We have had considerable discussions with the Department for Education, with which we share a belief in the importance of cultural education. However, the Secretary of State for Education has made it clear that the best way to secure that is not by ring-fencing money going to schools, but by giving heads the discretion to use the money as they fit. By doing that, we are confident that heads will understand the extreme importance and value of arts education.
Does my right hon. Friend agree that at a time when the amount of public money available for the arts has inevitably had to be reduced, it is all the more important that we should try to increase business sponsorship and philanthropy? Does he agree that Arts and Business has an exceptionally good record in that area, and that it would therefore be rather strange to cut the amount of money going to it at this time?
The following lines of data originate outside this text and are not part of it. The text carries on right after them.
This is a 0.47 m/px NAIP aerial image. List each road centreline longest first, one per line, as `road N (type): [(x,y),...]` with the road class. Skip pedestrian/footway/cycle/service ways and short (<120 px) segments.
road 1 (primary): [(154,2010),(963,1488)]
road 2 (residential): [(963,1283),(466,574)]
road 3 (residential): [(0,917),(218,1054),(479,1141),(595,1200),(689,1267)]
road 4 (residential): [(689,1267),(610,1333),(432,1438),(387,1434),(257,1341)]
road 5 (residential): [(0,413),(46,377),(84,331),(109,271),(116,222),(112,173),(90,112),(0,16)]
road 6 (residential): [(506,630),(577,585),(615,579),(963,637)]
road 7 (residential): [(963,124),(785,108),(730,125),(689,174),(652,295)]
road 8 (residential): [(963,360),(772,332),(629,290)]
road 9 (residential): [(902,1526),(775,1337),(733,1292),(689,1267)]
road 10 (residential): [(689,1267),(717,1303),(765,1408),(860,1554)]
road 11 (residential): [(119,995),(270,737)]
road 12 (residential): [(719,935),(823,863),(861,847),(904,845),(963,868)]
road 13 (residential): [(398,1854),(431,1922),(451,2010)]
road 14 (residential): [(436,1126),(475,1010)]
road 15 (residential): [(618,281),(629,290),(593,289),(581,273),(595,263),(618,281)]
I thank my hon. Friend for his well-informed question. He is absolutely right that at a time like this, boosting philanthropy and other sources of income for the arts is extremely important. Arts and Business has done some valuable work. Obviously its funding is a matter for the Arts Council, which operates at arm’s length. However, I am pleased to be able to tell him that before the end of the year, we will be announcing a package of measures designed to boost philanthropy and help to strengthen the fundraising capacity of arts organisations—something that will be helpful to them in difficult times.
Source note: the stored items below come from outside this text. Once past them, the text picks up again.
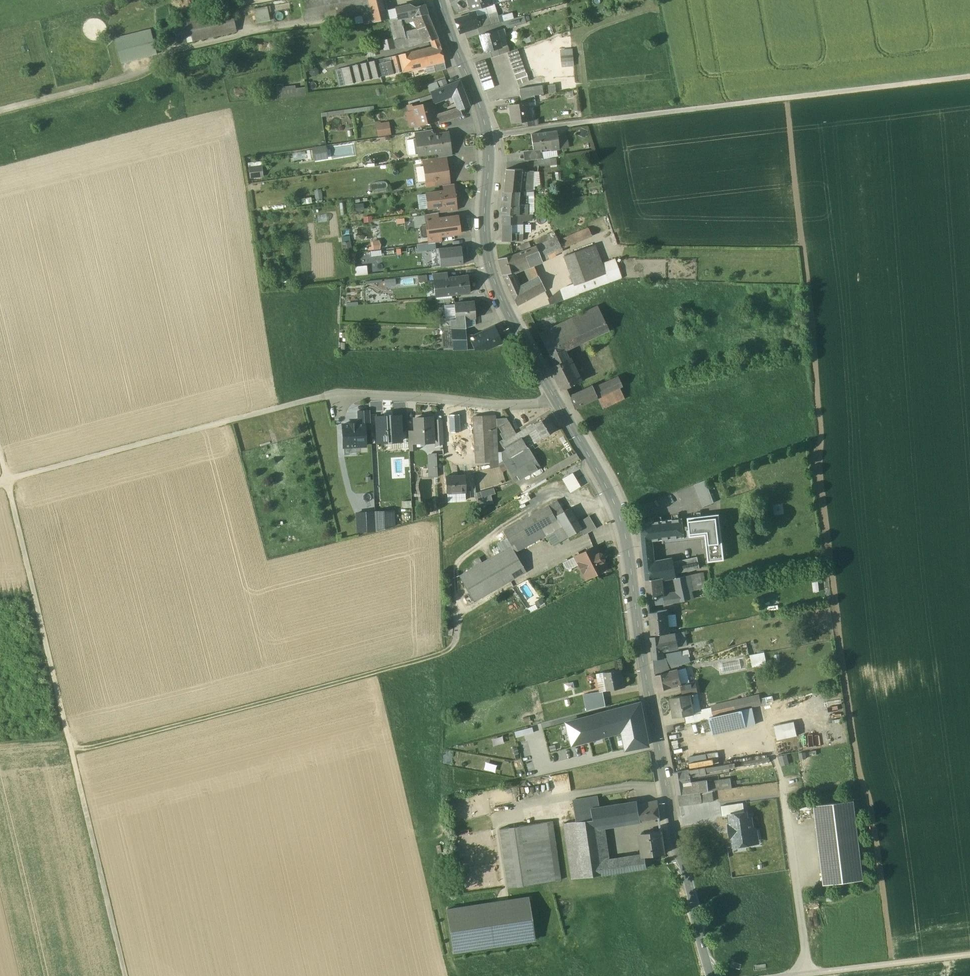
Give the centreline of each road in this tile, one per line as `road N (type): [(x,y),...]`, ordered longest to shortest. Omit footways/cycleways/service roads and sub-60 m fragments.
road 1 (secondary): [(712,975),(665,775),(628,544),(614,500),(491,273),(485,121),(441,0)]
road 2 (track): [(7,479),(334,394),(496,405),(555,397)]
road 3 (track): [(129,975),(0,449)]
road 4 (track): [(487,136),(969,77)]
road 5 (track): [(462,607),(453,648),(438,657),(105,747),(71,748)]
road 6 (track): [(969,954),(787,975)]
road 7 (track): [(139,72),(0,110)]
road 8 (track): [(445,399),(450,451),(460,457),(469,451),(467,402)]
Does the Secretary of State recall saying in January of this year:
“I want people to say that on my watch the arts not just weathered a very, very difficult period, but also laid the foundations for a new golden age”?
Last week we saw a 30% cut in the Arts Council budget and a 15% cut to the British Film Institute. Does the Secretary of State understand that his role last week as Chancellor’s little helper, rather than the champion for the arts, makes his words seem pretty hollow? How many arts organisations does he think will go to the wall as a result of the cuts?
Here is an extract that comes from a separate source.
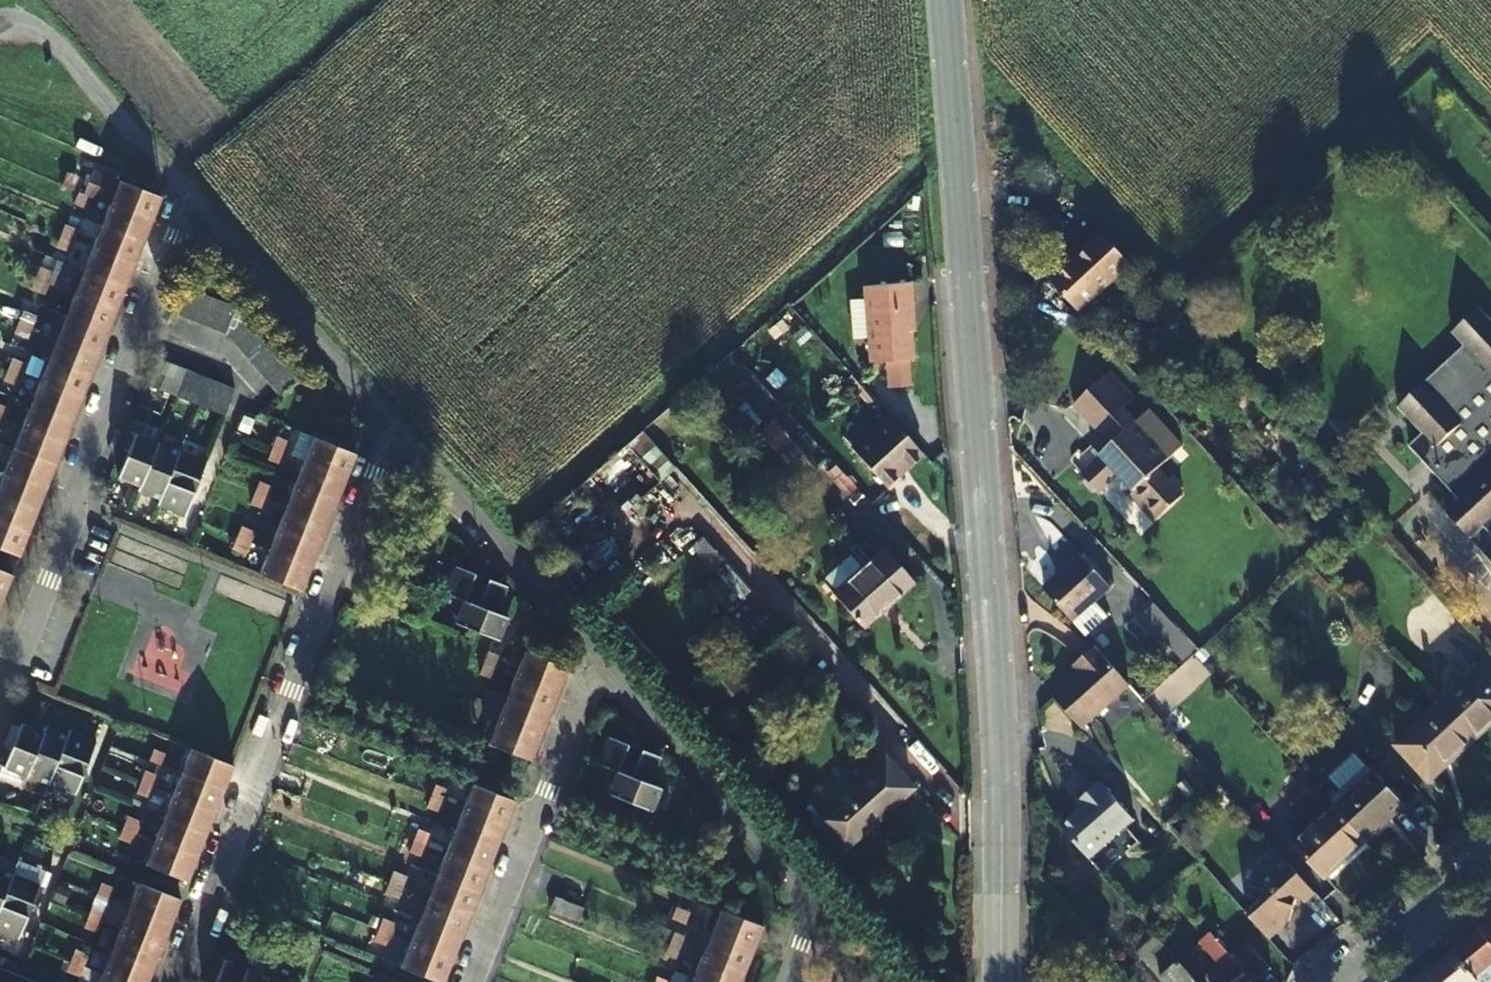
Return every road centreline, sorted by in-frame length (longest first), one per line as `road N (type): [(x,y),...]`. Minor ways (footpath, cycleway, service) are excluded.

May I start by welcoming the hon. Lady to her position? She brings with her considerable showbiz panache—something that, despite his many other talents, the Under-Secretary of State, my hon. Friend the Member for Wantage (Mr Vaizey) tried but failed to do for many years when he was doing her job.
The hon. Lady has only been doing the job a short while—[Hon. Members: “So have you.”] Indeed. I will perhaps forgive her for not understanding how the figures work, because after the lottery changes introduced by this Government—changes that the Labour party opposed every step of the way—the actual cut in the arts budget is less than 12%. Perhaps this is a moment for the Opposition to review that policy; otherwise there will be two parties in British politics that want to throw a lifeline to the arts and one party that wants to take it away.
We have already heard that changes to the national lottery have meant more money for the arts, but does the Secretary of State agree that we could go even further, were we to change the taxation regime for the national lottery to a gross profits tax regime? That would bring in yet more money for the arts. Will he tell the House what progress is being made in that direction?
I am very happy to do so. I agree with my hon. Friend that there is a big opportunity if we change the taxation regime for the national lottery. When we were in opposition, Camelot gave us undertakings that it was prepared to indemnify the Government against any reduction in Treasury revenues, were such a change to be made. If it were still prepared to do that, I am sure that we could make fast progress.